■ **Task to complete**: Within the data that follows, set down exactly the lines from the one containing "#6 gold ball ornament (182, 0, 239, 62)" through the one containing "#10 gold ball ornament (298, 87, 346, 140)", both ends included.

■ **Data extract**:
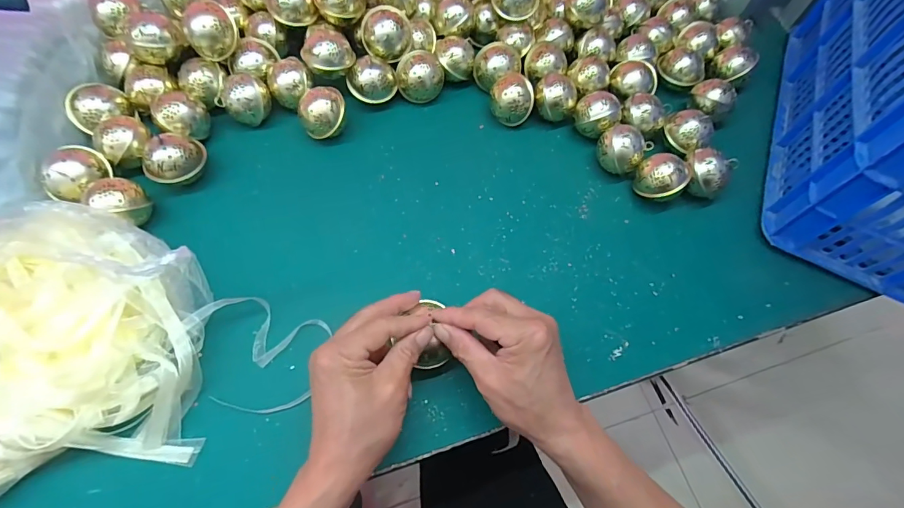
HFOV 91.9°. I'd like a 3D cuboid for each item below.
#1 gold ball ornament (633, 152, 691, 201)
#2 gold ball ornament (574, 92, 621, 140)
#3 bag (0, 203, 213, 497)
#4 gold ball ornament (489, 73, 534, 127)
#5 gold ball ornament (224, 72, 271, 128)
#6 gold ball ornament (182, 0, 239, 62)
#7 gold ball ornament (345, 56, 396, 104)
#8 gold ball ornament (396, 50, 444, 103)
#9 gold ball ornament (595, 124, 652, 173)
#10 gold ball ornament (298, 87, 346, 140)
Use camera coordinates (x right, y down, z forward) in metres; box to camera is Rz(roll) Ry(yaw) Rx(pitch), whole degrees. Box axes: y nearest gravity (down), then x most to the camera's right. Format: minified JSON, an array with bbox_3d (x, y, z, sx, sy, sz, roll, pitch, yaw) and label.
[{"bbox_3d":[0.255,-0.093,0.532,0.057,0.049,0.058,37,67,15],"label":"gold ball ornament"},{"bbox_3d":[0.192,-0.182,0.582,0.056,0.046,0.054,34,66,14],"label":"gold ball ornament"},{"bbox_3d":[-0.352,0.077,0.362,0.280,0.092,0.238,-15,65,-10],"label":"bag"},{"bbox_3d":[0.079,-0.205,0.583,0.055,0.047,0.057,1,63,-2],"label":"gold ball ornament"},{"bbox_3d":[-0.256,-0.189,0.547,0.057,0.050,0.055,-22,66,-13],"label":"gold ball ornament"},{"bbox_3d":[-0.298,-0.276,0.545,0.057,0.056,0.049,-27,67,-15],"label":"gold ball ornament"},{"bbox_3d":[-0.104,-0.234,0.585,0.056,0.046,0.058,1,63,-2],"label":"gold ball ornament"},{"bbox_3d":[-0.043,-0.241,0.594,0.064,0.047,0.060,1,63,-3],"label":"gold ball ornament"},{"bbox_3d":[0.212,-0.129,0.550,0.060,0.048,0.054,30,65,12],"label":"gold ball ornament"},{"bbox_3d":[-0.157,-0.173,0.543,0.055,0.051,0.050,-17,65,-11],"label":"gold ball ornament"}]

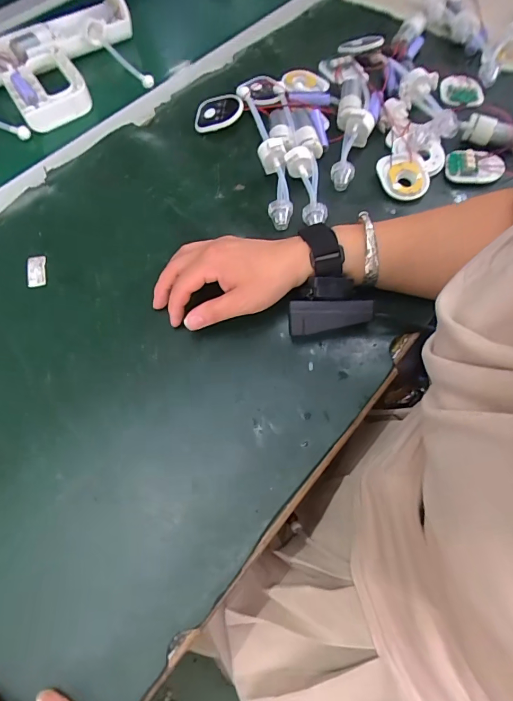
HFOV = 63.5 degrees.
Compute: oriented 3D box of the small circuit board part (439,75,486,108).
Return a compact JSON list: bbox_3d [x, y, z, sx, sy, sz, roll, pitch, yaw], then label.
[{"bbox_3d":[0.259,-0.326,0.523,0.053,0.014,0.045,22,66,11],"label":"small circuit board part"}]

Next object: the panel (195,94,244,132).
[{"bbox_3d":[-0.044,-0.281,0.493,0.058,0.013,0.042,-8,65,13],"label":"panel"}]

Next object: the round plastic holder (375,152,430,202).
[{"bbox_3d":[0.157,-0.187,0.447,0.052,0.017,0.055,3,63,2],"label":"round plastic holder"}]

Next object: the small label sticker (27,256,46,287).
[{"bbox_3d":[-0.212,-0.077,0.400,0.017,0.004,0.034,-10,64,-5],"label":"small label sticker"}]

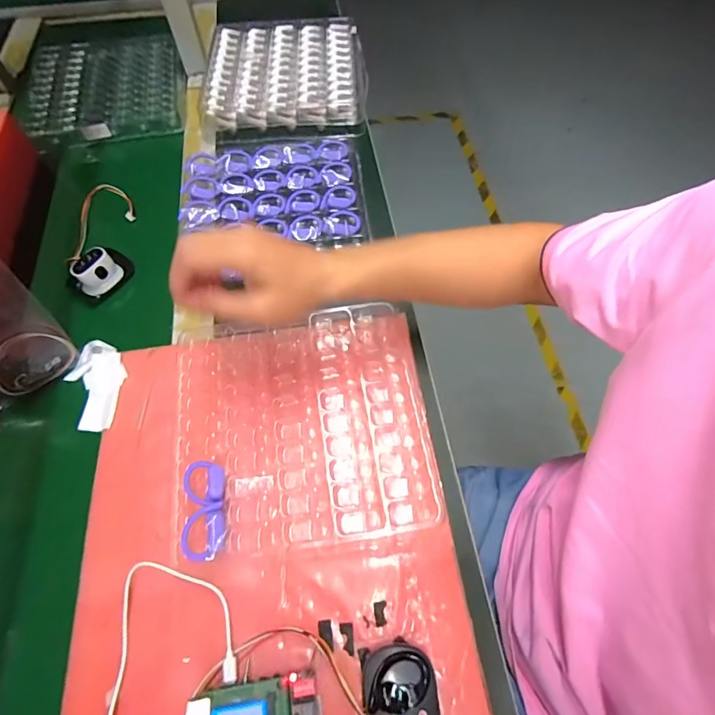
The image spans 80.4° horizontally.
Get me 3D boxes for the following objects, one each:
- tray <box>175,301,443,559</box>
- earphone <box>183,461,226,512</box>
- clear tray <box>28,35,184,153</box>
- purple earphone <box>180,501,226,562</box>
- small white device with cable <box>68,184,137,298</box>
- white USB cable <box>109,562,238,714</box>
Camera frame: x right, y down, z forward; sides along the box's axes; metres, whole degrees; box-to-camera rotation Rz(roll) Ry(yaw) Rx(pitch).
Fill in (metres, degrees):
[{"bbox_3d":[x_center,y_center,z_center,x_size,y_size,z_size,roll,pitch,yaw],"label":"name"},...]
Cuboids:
[{"bbox_3d":[-0.058,0.060,0.442,0.249,0.031,0.243,-9,63,-5],"label":"tray"},{"bbox_3d":[-0.146,0.122,0.403,0.036,0.012,0.048,-4,63,-2],"label":"earphone"},{"bbox_3d":[-0.435,-0.476,0.732,0.252,0.020,0.275,-12,64,-6],"label":"clear tray"},{"bbox_3d":[-0.138,0.156,0.379,0.033,0.017,0.046,-10,63,-5],"label":"purple earphone"},{"bbox_3d":[-0.347,-0.155,0.573,0.070,0.046,0.152,-6,63,-3],"label":"small white device with cable"},{"bbox_3d":[-0.170,0.236,0.362,0.112,0.029,0.116,-22,65,-11],"label":"white USB cable"}]

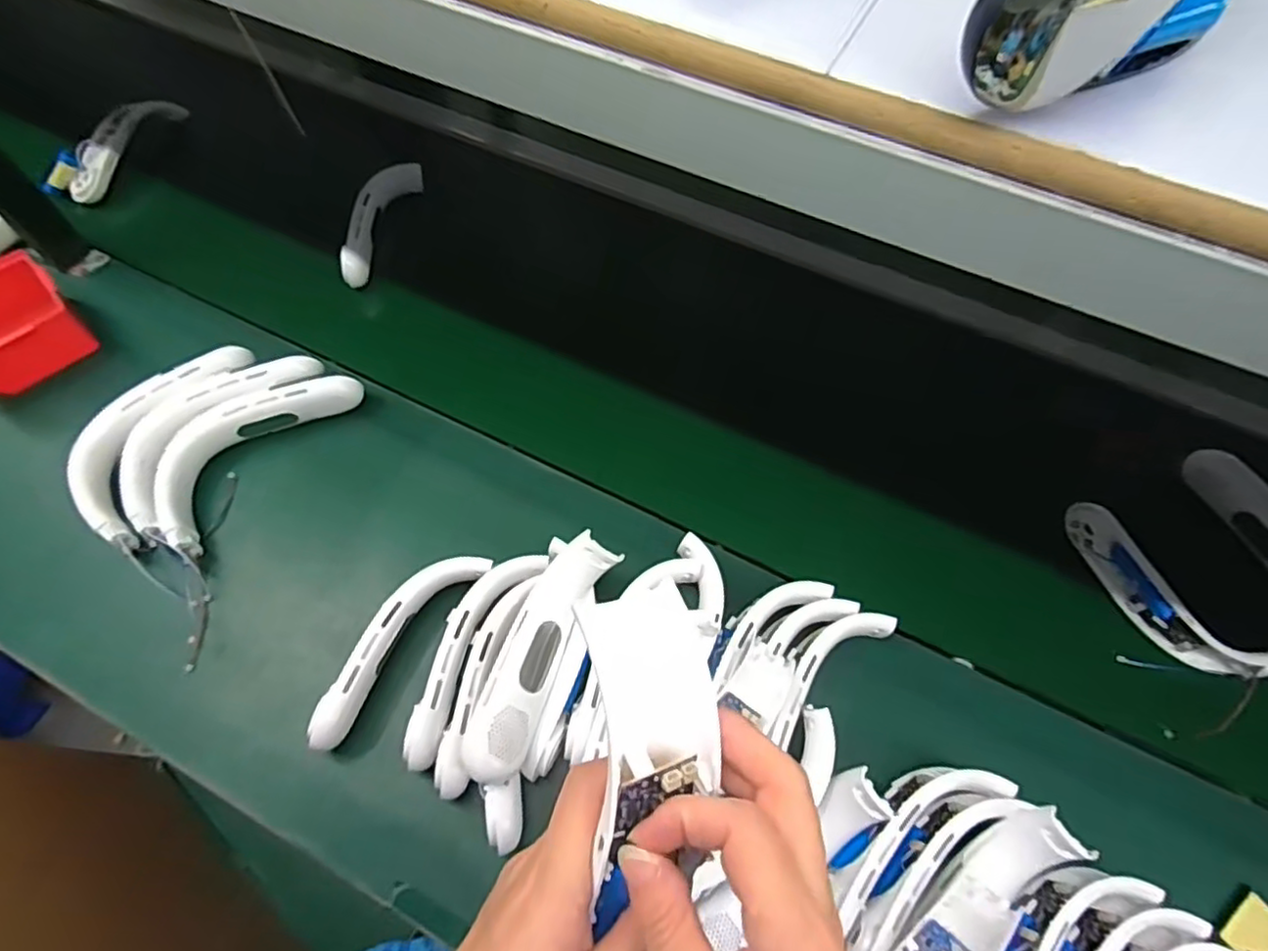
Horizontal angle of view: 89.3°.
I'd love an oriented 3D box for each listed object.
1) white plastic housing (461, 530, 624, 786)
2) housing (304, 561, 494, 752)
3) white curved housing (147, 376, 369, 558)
[{"bbox_3d":[-0.076,0.141,0.510,0.056,0.043,0.194,21,64,10],"label":"white plastic housing"},{"bbox_3d":[-0.205,0.142,0.556,0.043,0.046,0.191,35,67,16],"label":"housing"},{"bbox_3d":[-0.385,-0.034,0.642,0.087,0.054,0.220,32,66,14],"label":"white curved housing"}]

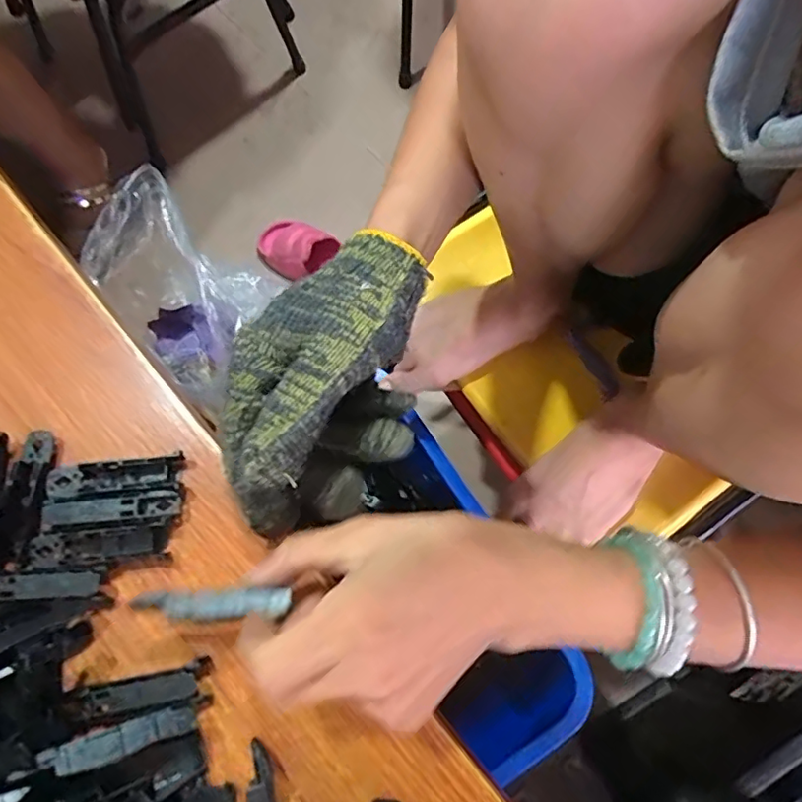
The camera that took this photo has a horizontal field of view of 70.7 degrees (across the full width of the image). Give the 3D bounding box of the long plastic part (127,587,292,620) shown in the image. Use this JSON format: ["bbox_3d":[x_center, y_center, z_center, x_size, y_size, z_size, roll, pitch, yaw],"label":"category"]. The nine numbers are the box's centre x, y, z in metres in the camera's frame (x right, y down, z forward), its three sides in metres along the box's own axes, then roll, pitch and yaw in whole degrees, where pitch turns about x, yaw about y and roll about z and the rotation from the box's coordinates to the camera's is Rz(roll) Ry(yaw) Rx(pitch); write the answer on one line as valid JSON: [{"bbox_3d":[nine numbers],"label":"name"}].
[{"bbox_3d":[-0.077,0.083,0.230,0.064,0.004,0.011,-3,72,3],"label":"long plastic part"}]

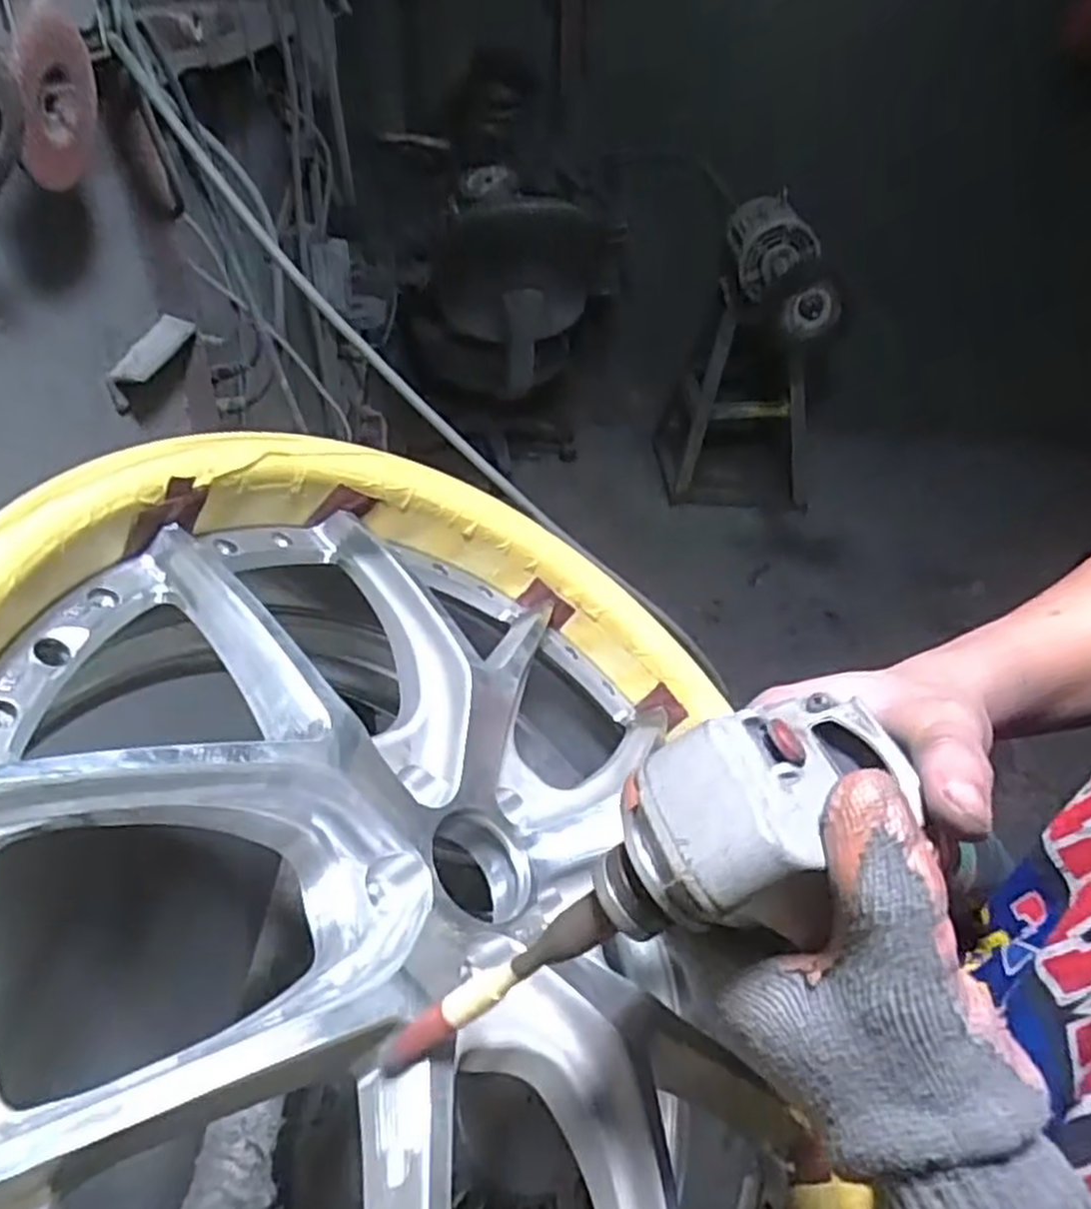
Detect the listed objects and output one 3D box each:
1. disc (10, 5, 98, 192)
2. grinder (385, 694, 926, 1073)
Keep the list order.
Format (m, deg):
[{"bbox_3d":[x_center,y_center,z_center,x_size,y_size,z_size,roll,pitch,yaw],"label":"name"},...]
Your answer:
[{"bbox_3d":[-0.306,-0.310,0.491,0.017,0.078,0.096,10,84,-2],"label":"disc"},{"bbox_3d":[0.022,0.105,0.261,0.059,0.203,0.061,32,24,-38],"label":"grinder"}]

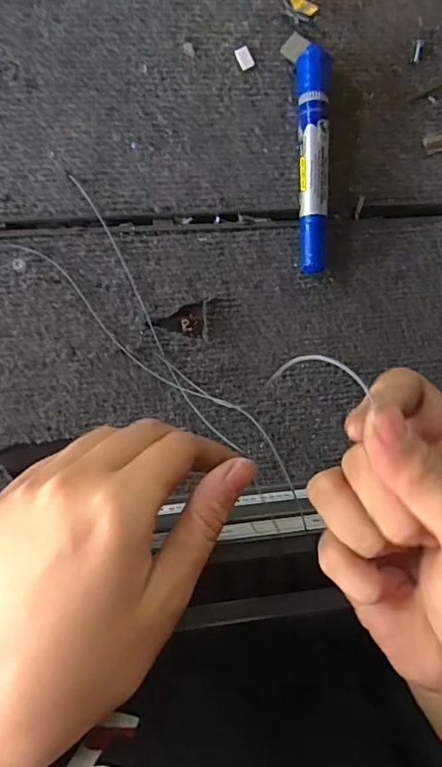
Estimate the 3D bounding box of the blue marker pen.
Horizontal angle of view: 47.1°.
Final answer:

■ **Answer**:
#6 gold ball ornament (182, 0, 239, 62)
#7 gold ball ornament (345, 56, 396, 104)
#8 gold ball ornament (396, 50, 444, 103)
#9 gold ball ornament (595, 124, 652, 173)
#10 gold ball ornament (298, 87, 346, 140)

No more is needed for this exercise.